Presidio is a great library. It's also a service you have to run.
A practical look at where Microsoft Presidio fits, where it stops, and what you end up building around it the moment you wire it into an LLM pipeline.
If you've spent more than a weekend on PII redaction, you've met Presidio. It's the most-recommended answer on Stack Overflow, the default project README example, and the safe choice in compliance review. We use parts of its detection model internally, and none of what follows is a knock on Presidio as a library.
But every team we've watched ship Presidio into an LLM pipeline ends up writing the same three pieces of glue: a service wrapper, a token-to-value store, and a small fleet of custom recognizers for the entities Presidio doesn't cover by default. By the time you're done, the “use Presidio” ticket has turned into a service that someone on your team owns forever.

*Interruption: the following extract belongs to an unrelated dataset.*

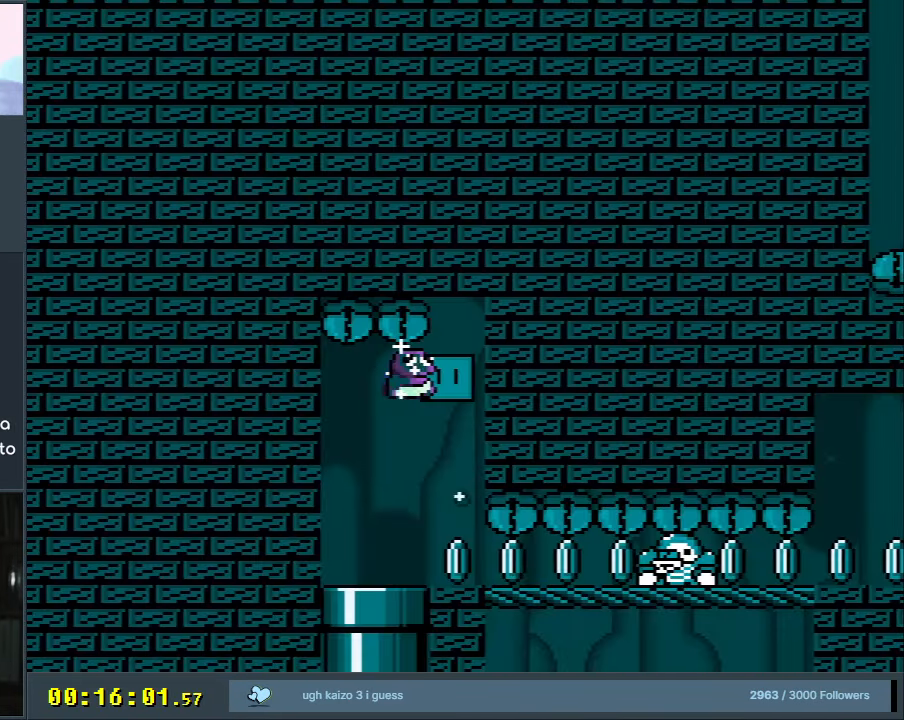
{"buttons": ["Y", "DPAD_LEFT"], "events": [[267, "DPAD_RIGHT", "down"], [367, "Y", "up"], [417, "DPAD_RIGHT", "up"], [450, "DPAD_LEFT", "down"], [483, "Y", "down"]]}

peyeeye is what you get if you assume nobody wants to own that service. This post is a quick tour of where the line falls. If you're earlier in the process and just trying to decide whether to redact PII before sending it to an LLM at all, start there and come back.
What Presidio actually gives you as a PII redaction tool
Out of the box, Presidio ships an Analyzer with around fourteen recognizers (US-centric: phone, SSN, credit card, email, IP, person, location, and a handful of others), an Anonymizer that does regex-style replace/mask/hash on the spans the analyzer found, and an ImageRedactor for OCR. There's a spaCy backend by default and a pluggable transformers / Stanza option behind it.
That covers detection. It does not cover the rest of the round-trip in an LLM app:
- Rehydration. Presidio gives you redaction (text → text). Putting the real values back into the model's response is yours to build, which means a token map, a store, an expiry policy, and a thread-safe lookup.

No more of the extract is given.